◆ SUPPLIED MATERIAL

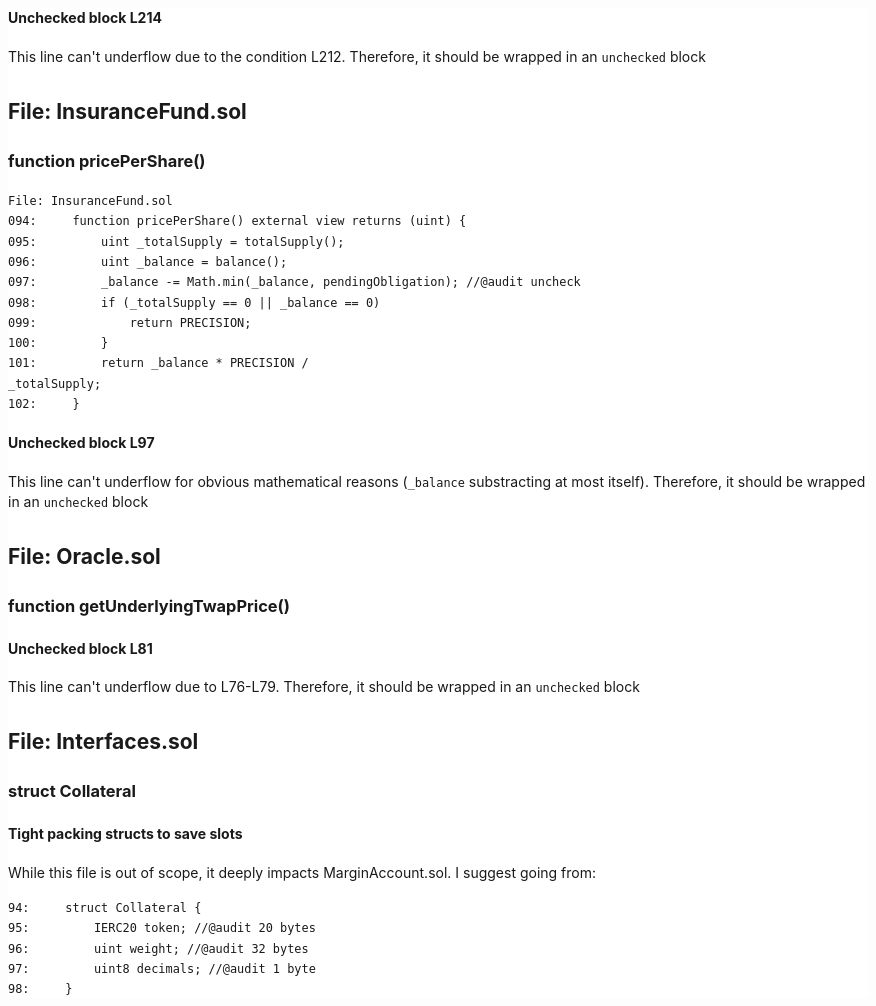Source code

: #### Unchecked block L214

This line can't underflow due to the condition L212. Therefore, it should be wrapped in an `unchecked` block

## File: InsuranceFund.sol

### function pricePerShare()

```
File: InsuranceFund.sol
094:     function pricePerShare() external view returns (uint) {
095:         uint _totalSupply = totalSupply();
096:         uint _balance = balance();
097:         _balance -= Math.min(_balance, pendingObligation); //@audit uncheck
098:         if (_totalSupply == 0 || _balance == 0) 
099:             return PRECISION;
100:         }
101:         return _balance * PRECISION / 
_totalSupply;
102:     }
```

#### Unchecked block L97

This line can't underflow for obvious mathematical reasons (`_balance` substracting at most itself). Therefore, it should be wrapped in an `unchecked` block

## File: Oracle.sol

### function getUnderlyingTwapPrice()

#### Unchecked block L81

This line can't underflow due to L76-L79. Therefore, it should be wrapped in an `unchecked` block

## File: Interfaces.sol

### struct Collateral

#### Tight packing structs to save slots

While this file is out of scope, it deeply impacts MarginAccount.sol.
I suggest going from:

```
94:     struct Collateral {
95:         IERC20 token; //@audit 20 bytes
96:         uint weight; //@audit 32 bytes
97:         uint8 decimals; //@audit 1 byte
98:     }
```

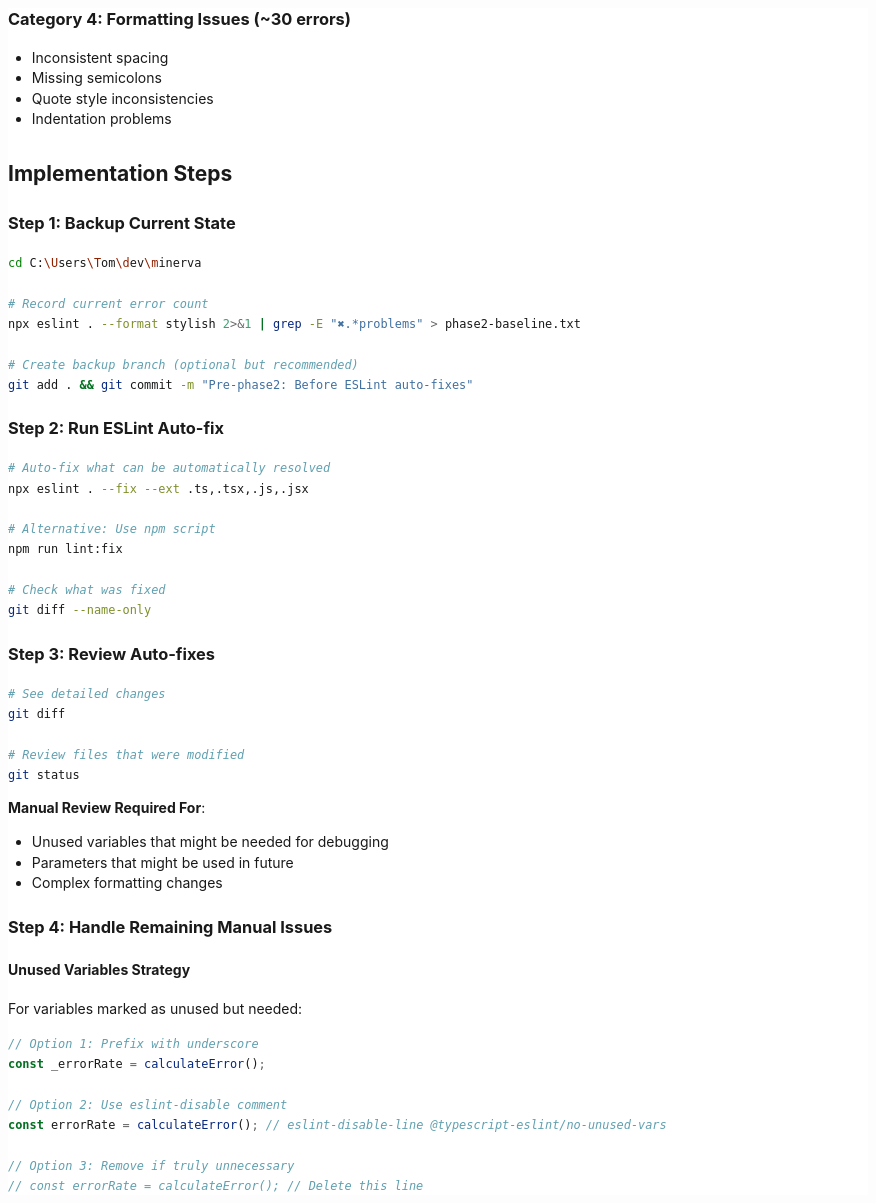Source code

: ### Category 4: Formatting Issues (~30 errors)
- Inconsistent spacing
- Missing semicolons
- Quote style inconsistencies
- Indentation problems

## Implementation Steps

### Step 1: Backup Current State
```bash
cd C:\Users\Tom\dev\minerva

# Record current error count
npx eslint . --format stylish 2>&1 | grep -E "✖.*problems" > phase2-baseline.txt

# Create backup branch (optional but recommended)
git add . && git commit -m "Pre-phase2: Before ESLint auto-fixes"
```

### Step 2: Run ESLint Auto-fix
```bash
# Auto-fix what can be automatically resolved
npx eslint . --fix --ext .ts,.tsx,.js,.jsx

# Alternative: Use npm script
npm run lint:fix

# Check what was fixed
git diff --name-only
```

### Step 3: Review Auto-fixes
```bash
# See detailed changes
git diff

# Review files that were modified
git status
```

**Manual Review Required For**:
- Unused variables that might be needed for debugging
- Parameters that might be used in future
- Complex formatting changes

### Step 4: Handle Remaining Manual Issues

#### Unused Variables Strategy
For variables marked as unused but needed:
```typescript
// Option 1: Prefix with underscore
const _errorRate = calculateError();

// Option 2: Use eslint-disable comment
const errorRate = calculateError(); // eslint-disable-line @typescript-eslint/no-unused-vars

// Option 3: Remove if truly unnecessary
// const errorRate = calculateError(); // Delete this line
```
...
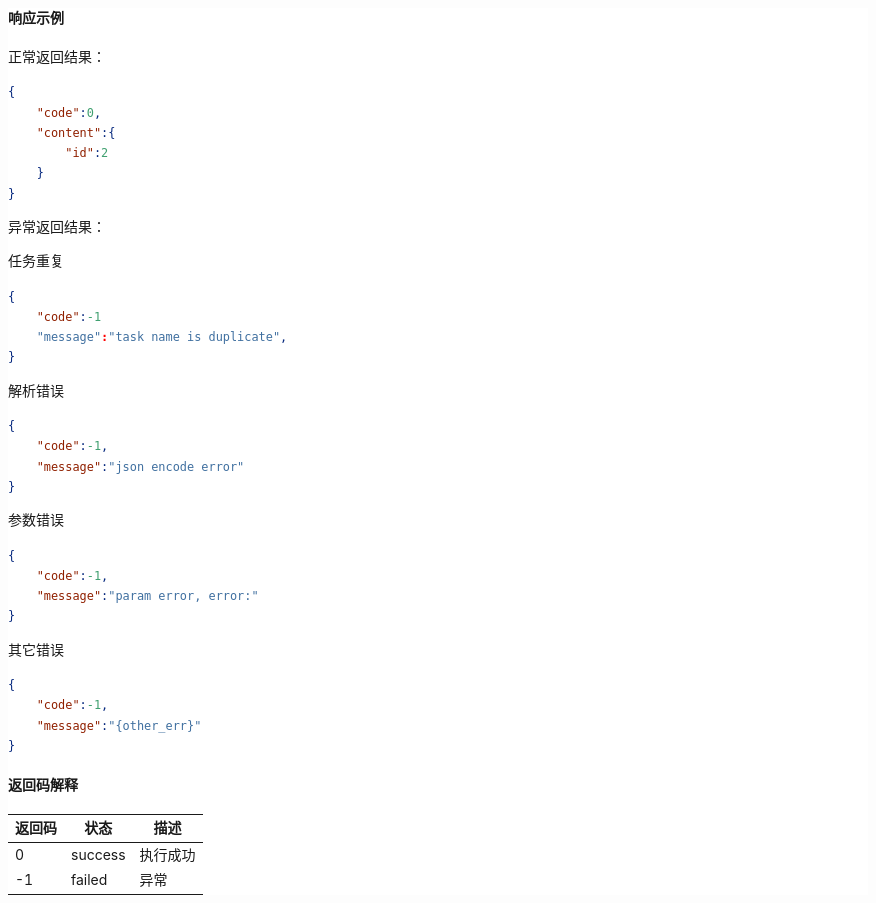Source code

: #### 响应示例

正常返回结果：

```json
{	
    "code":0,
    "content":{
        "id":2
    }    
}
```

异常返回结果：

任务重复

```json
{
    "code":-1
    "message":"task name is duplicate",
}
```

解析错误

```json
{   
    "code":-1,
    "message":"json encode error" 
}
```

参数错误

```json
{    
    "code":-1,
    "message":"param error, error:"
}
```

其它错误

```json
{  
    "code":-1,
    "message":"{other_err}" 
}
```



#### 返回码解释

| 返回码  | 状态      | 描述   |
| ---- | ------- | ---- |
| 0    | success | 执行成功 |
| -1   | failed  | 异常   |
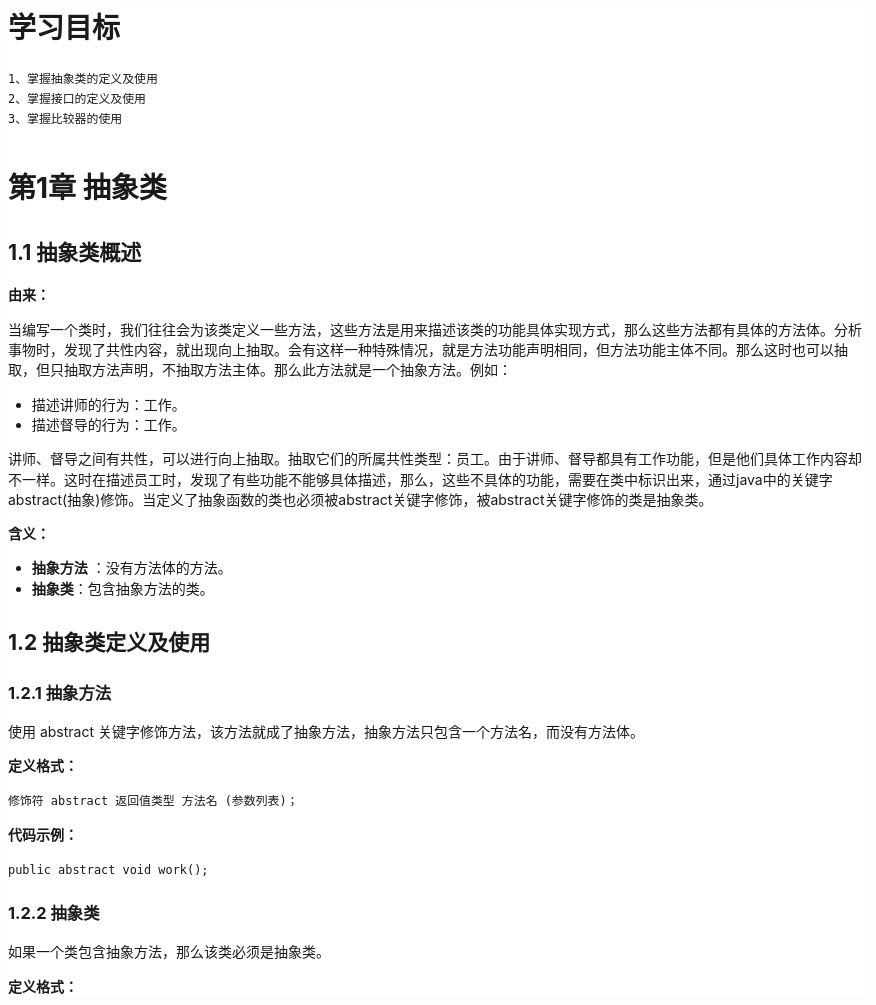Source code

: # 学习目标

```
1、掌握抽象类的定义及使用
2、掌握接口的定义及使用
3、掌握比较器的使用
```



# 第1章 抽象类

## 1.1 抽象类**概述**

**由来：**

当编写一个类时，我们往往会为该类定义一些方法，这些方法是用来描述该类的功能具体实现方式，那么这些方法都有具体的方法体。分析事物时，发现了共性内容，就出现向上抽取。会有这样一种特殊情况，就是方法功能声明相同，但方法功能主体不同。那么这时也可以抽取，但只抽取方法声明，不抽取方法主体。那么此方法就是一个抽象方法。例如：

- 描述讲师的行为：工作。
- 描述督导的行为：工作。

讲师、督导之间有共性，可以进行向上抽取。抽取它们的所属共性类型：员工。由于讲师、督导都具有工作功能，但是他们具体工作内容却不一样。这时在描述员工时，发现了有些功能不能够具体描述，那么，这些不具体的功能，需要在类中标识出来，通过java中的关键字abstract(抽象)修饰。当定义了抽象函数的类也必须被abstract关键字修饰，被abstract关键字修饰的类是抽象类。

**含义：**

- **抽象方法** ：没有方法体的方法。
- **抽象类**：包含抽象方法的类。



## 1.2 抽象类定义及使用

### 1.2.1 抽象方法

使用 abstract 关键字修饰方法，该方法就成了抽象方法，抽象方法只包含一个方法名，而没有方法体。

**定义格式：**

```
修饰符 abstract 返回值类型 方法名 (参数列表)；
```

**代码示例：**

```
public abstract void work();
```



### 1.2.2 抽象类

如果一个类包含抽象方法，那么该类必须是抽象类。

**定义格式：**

◆ GOAL OF THE EXERCISE
Whenever a line of the data includes the word "name", show that line in full.

◆ RESULT OF THIS EXERCISE
git diff --name-only
    "message":"task name is duplicate",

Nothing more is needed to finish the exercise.